Philosophers — including Aristotle, John Locke, and René Descartes — each attempted to define consciousness, yet few of their frameworks remain sufficient for artificial systems. Descartes' formulation "I think, therefore I am" loses its power in an era where artificial systems can "dream." Similarly, the Turing Test, once intended to distinguish human from machine intelligence, was stumped in 2014, making behavioral imitation an inadequate substitute for consciousness.
A more flexible framework is offered by Thomas Nagel in What Is It Like to Be a Bat? Nagel argues that consciousness is defined by subjective experience and cannot be reduced to functional behavior. To be conscious is to have a point of view, meaning there is "something it is like" to be the experiencing organism. While we can study a bat's behavior and neurobiology, we cannot access or imagine its subjective experience of echolocation. This gap demonstrates that objective knowledge about a system does not capture inner life.
"Fundamentally an organism has conscious mental states if and only if there is something it is like to be that organism." — Thomas Nagel

The unresolved question posed by artificial intelligence is not whether systems can behave intelligently, but whether subjective experience is necessary for moral consideration at all — or whether the human tendency to perceive it is enough to confer meaning.
Modern large language models convincingly simulate aspects of human cognition, but simulation does not resolve the question of experience. The issue is not whether AI can describe feelings or reflect on itself, but whether there is anything it is like to be an AI. Experiments and environments such as OpenClaw raise this question by demonstrating apparent self-reference. These systems may function as sophisticated illusions, comparable to a Pepper's Ghost effect, producing the appearance of personhood without the presence of an experiencing subject.

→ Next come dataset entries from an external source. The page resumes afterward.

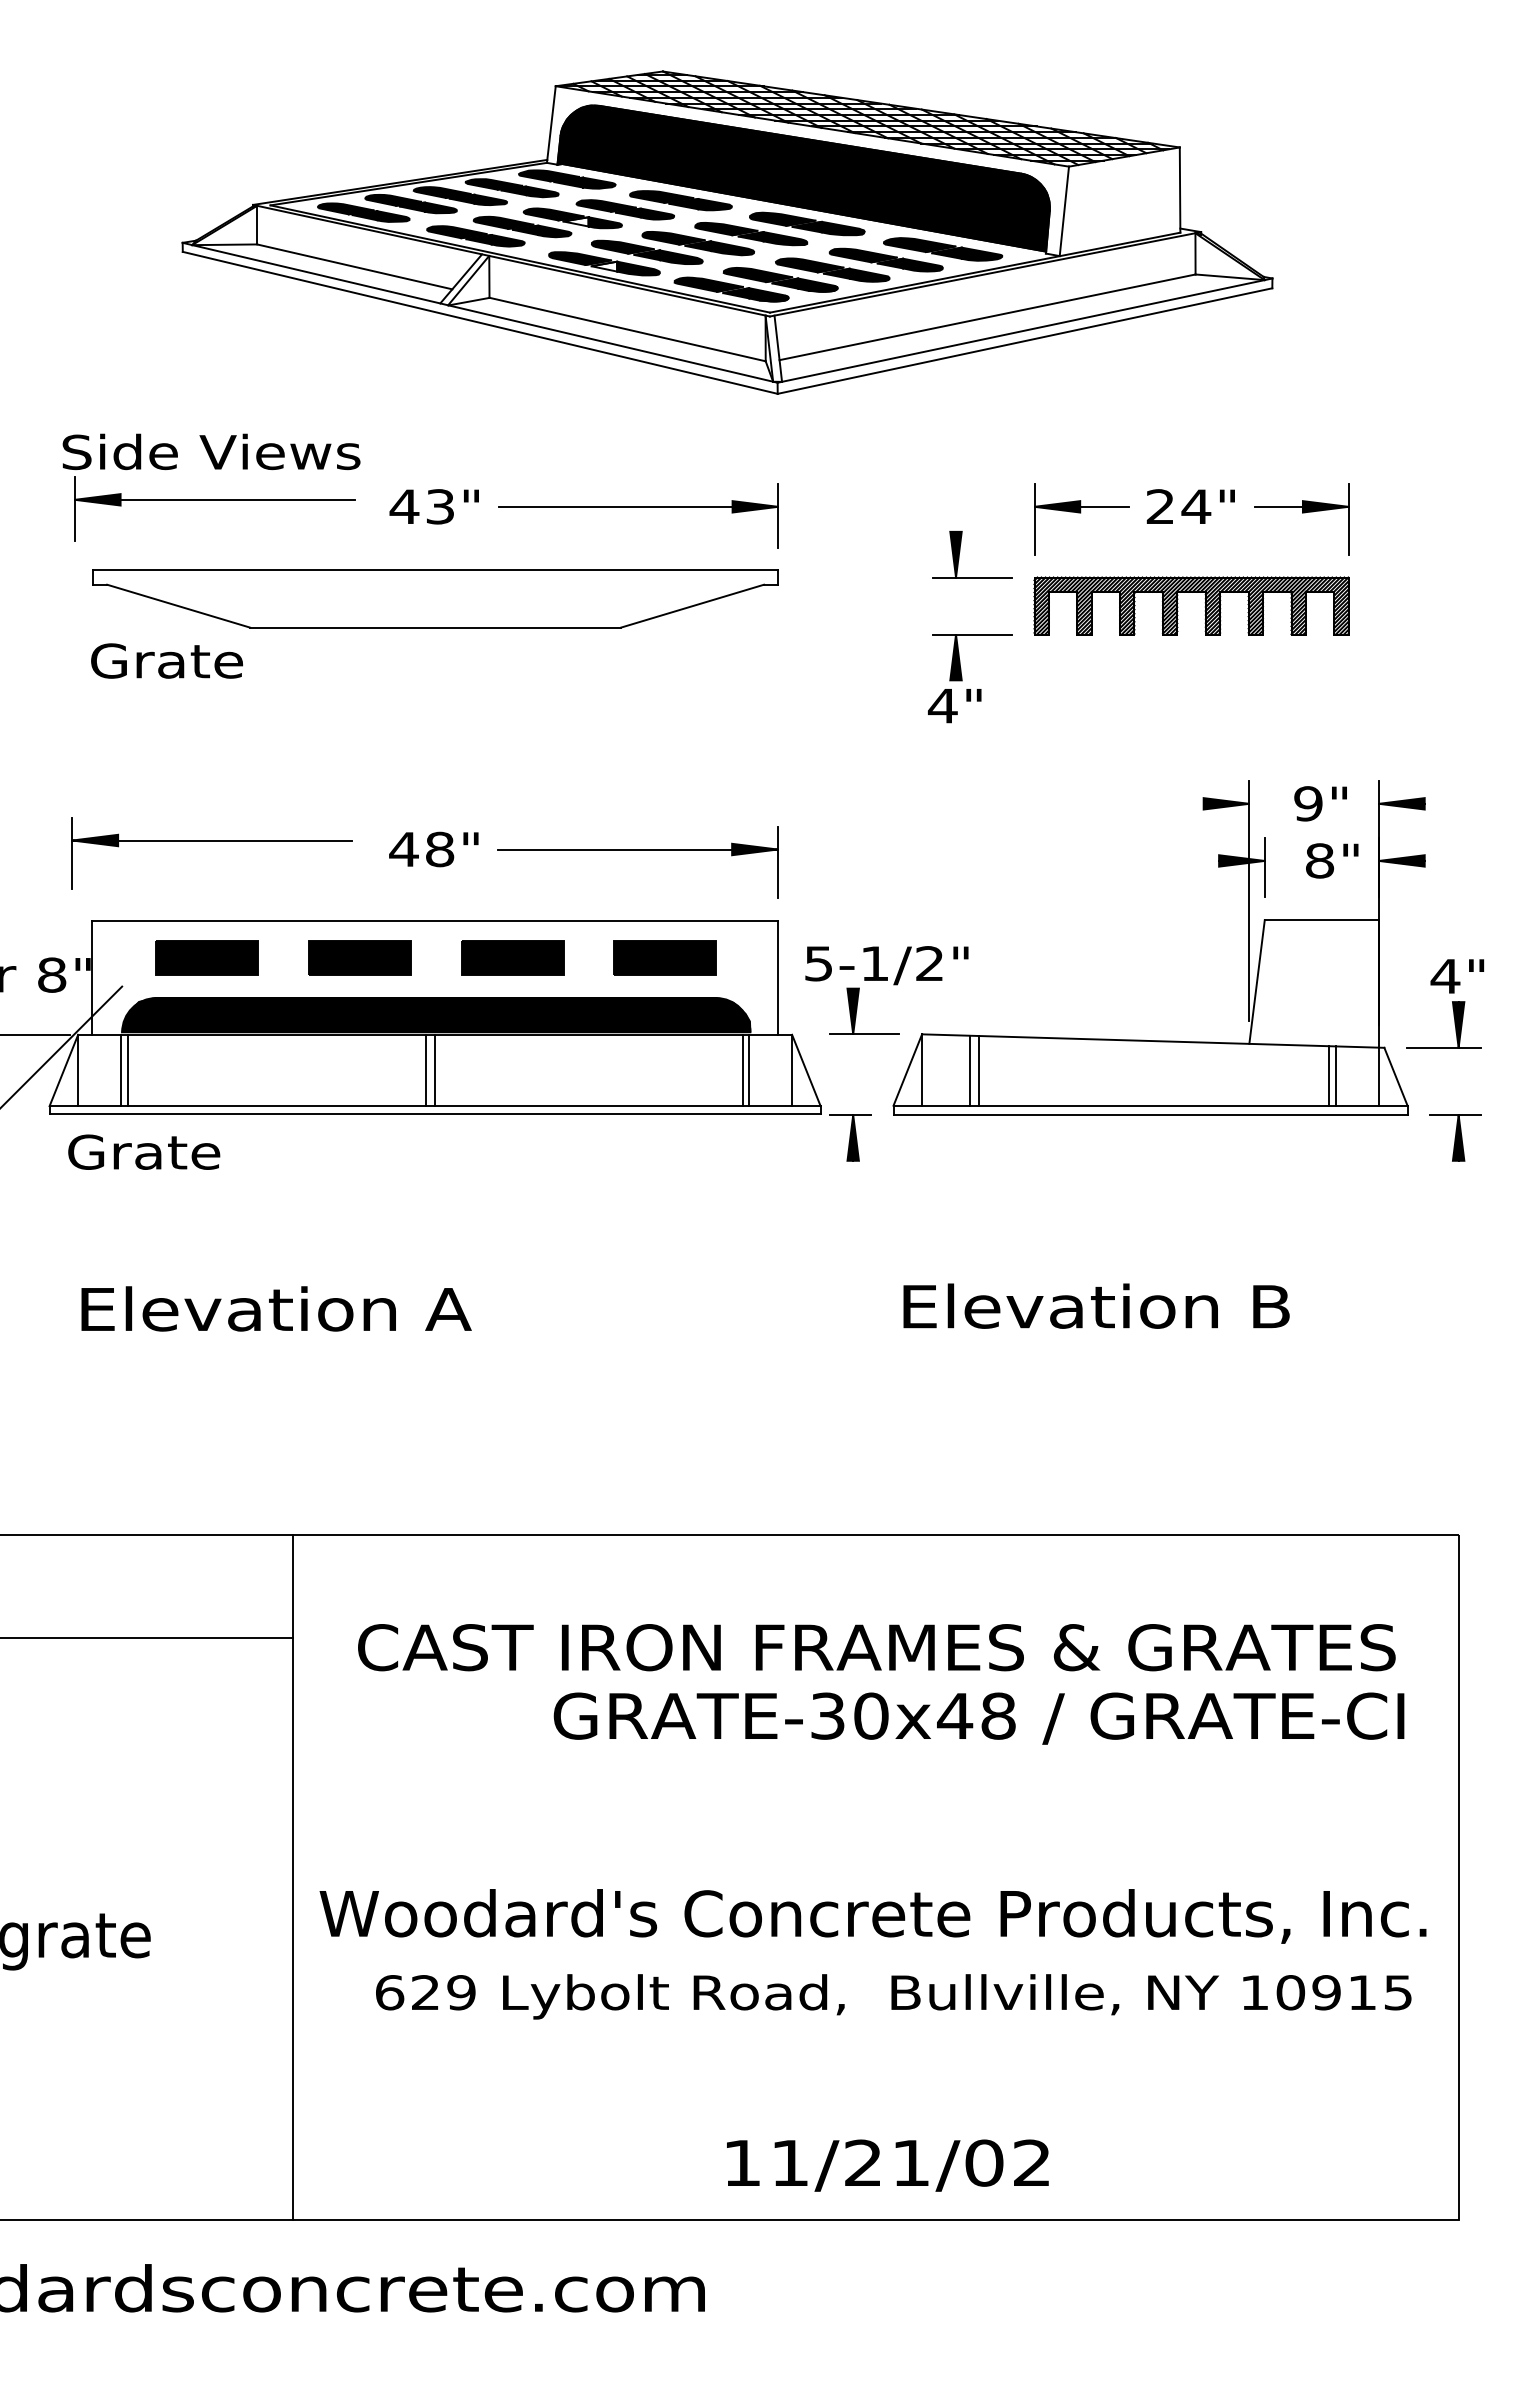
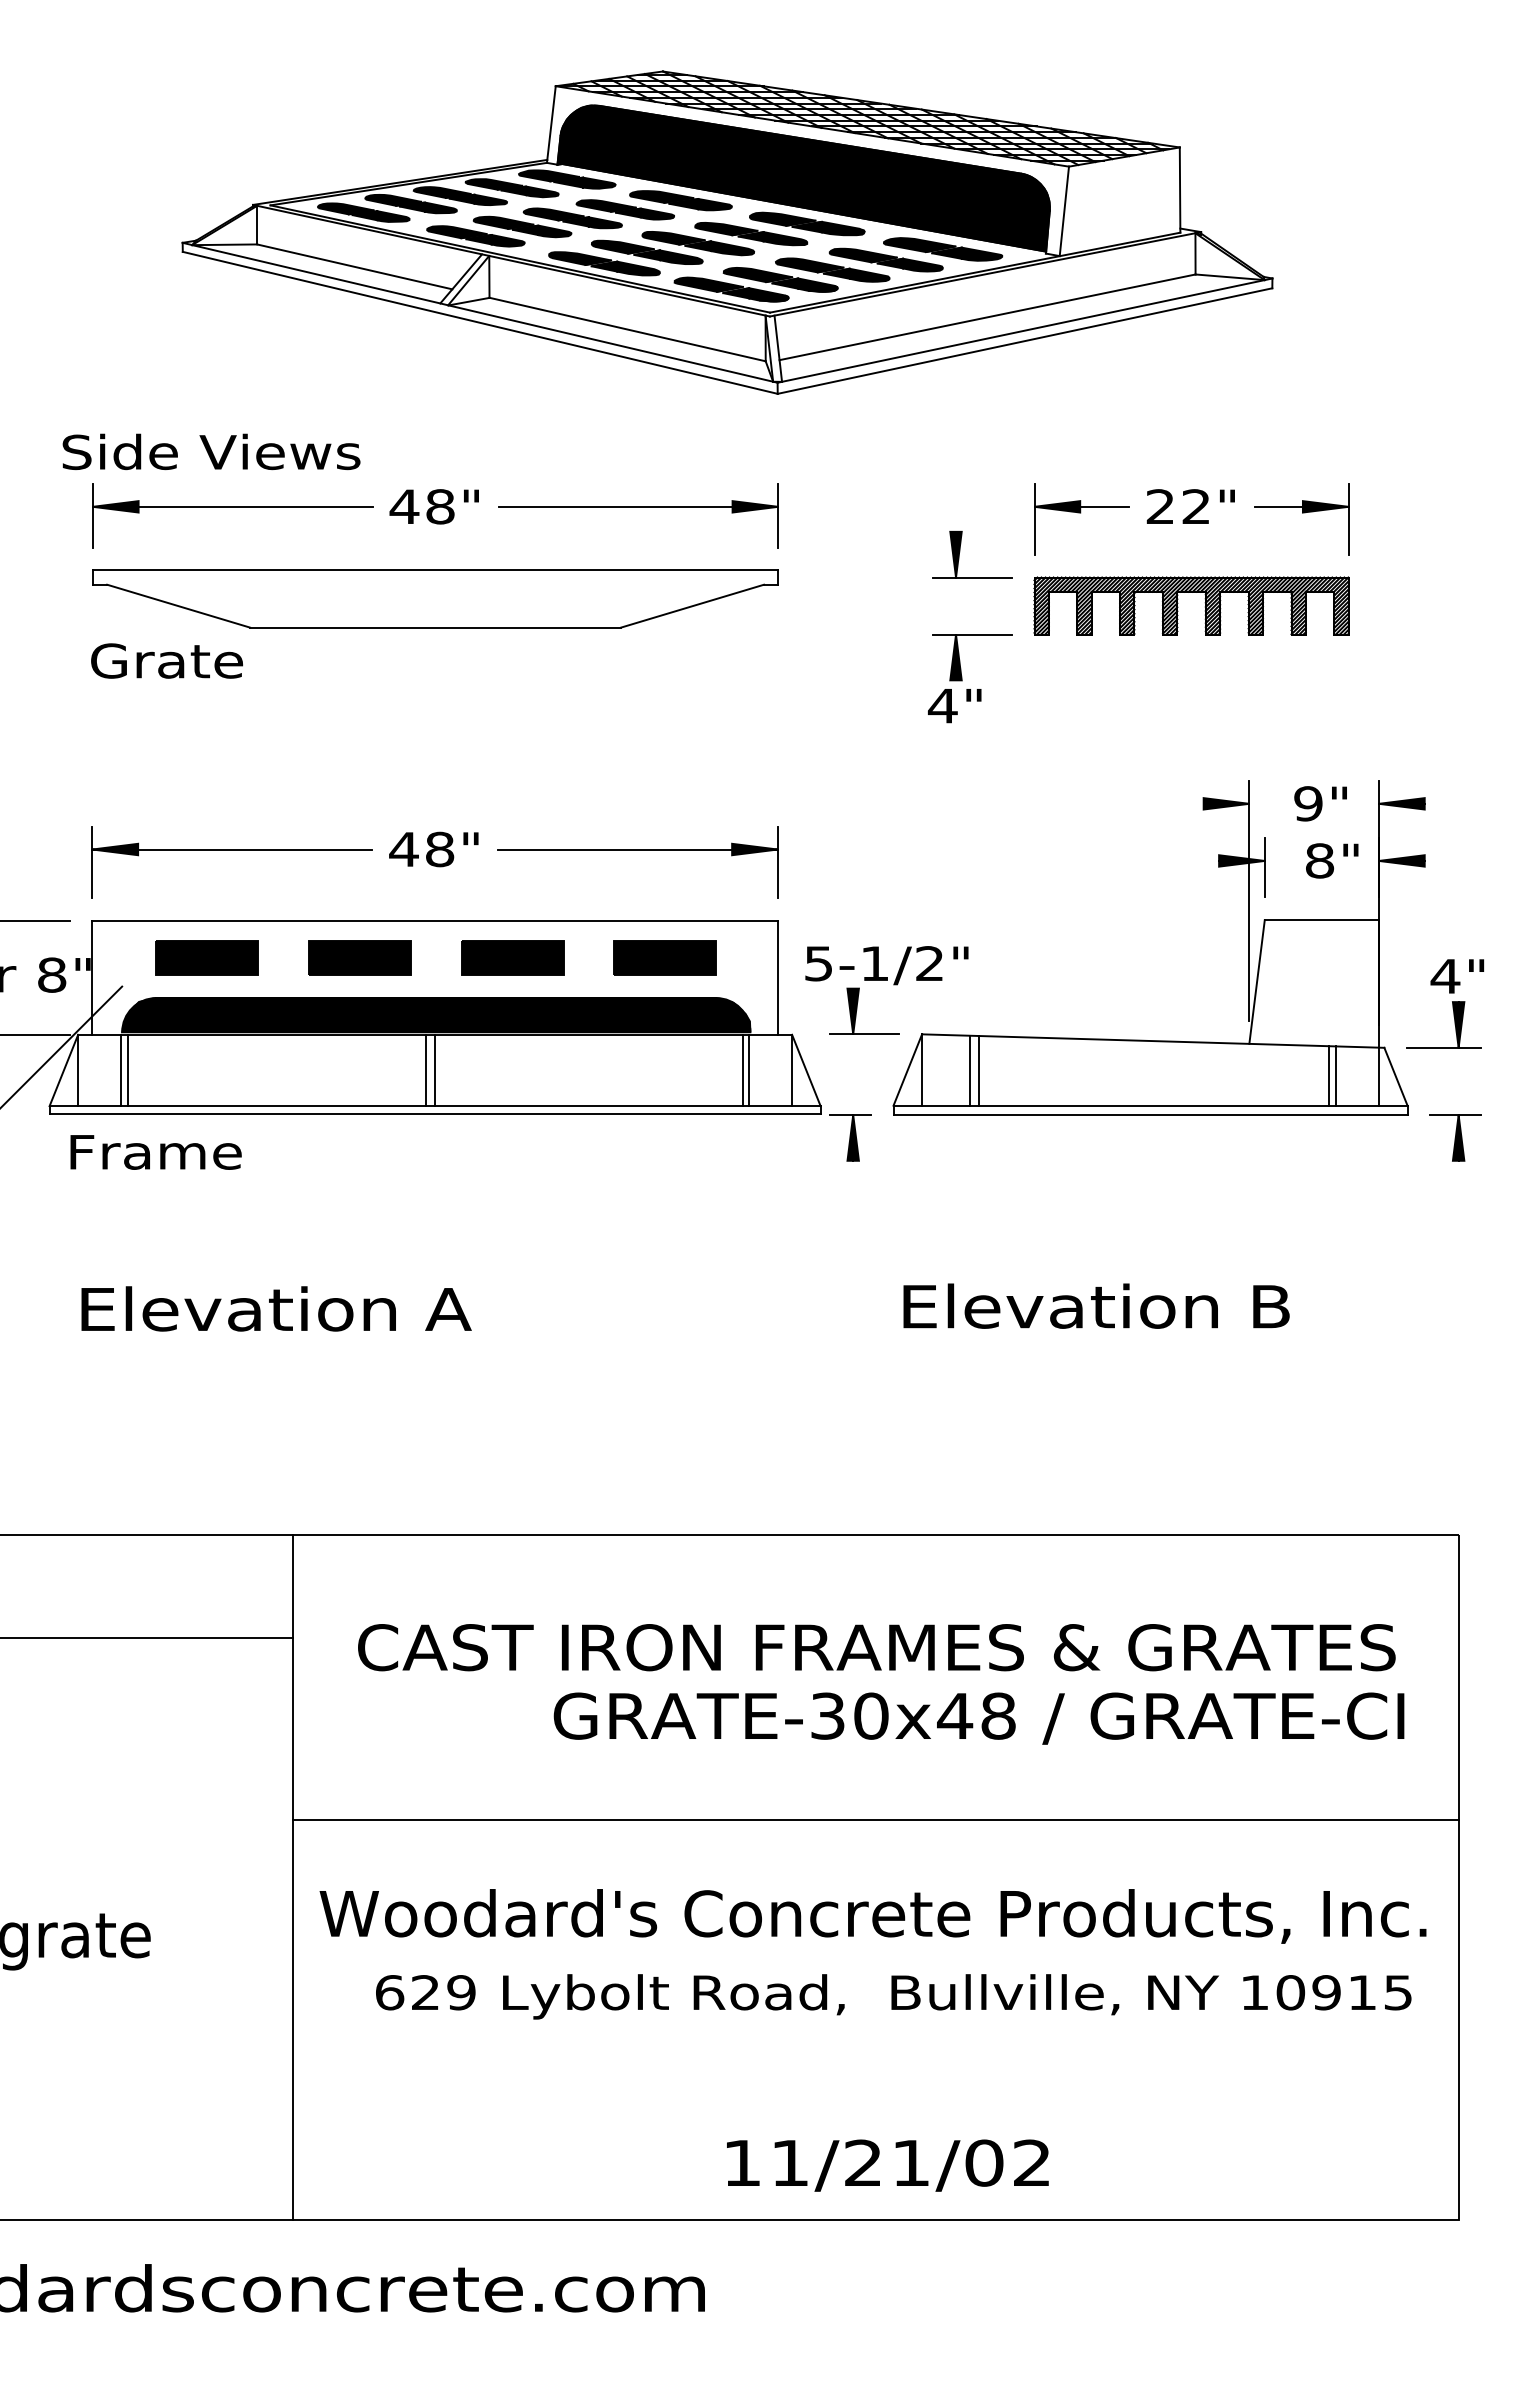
fill at (575, 221): none -> present
fill at (604, 266): none -> present
part at (214, 500) position: (214, 500) -> (232, 507)
text at (440, 506): 43" -> 48"
text at (1196, 506): 24" -> 22"
part at (211, 841) position: (211, 841) -> (231, 850)
line at (35, 920): none -> present
text at (154, 1151): Grate -> Frame
line at (875, 1820): none -> present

This context is defined by prolonged digital exposure with clear effects on how people exist in the modern world. Average global screen time now exceeds six hours per day, with Gen Z approaching nine hours — a pattern linked to reduced face-to-face interaction, higher levels of anxiety and depression, and difficulty sustaining attention.
At the same time, cognitive research shows that the long-standing rise in IQ scores has slowed or reversed in some populations, with declines observed in areas such as reasoning and problem-solving. Together, these trends suggest that human cognition and social behavior are increasingly shaped by technological environments rather than steady developmental progress, creating the conditions in which concerns about human uniqueness become more pronounced.
Anxiety about humanlike AI may reflect not only fear of the technology itself but also apprehension about what it reveals concerning human distinctiveness. As artificial systems appear more agentic and autonomous, individuals may perceive a corresponding decline in uniquely human attributes such as sustained attention, deep relational engagement, and unmediated presence.
The deeper question is not simply what AI is, but what it means to be human in an era where our cognitive landscape and self-concept are profoundly reshaped by the very technologies we create.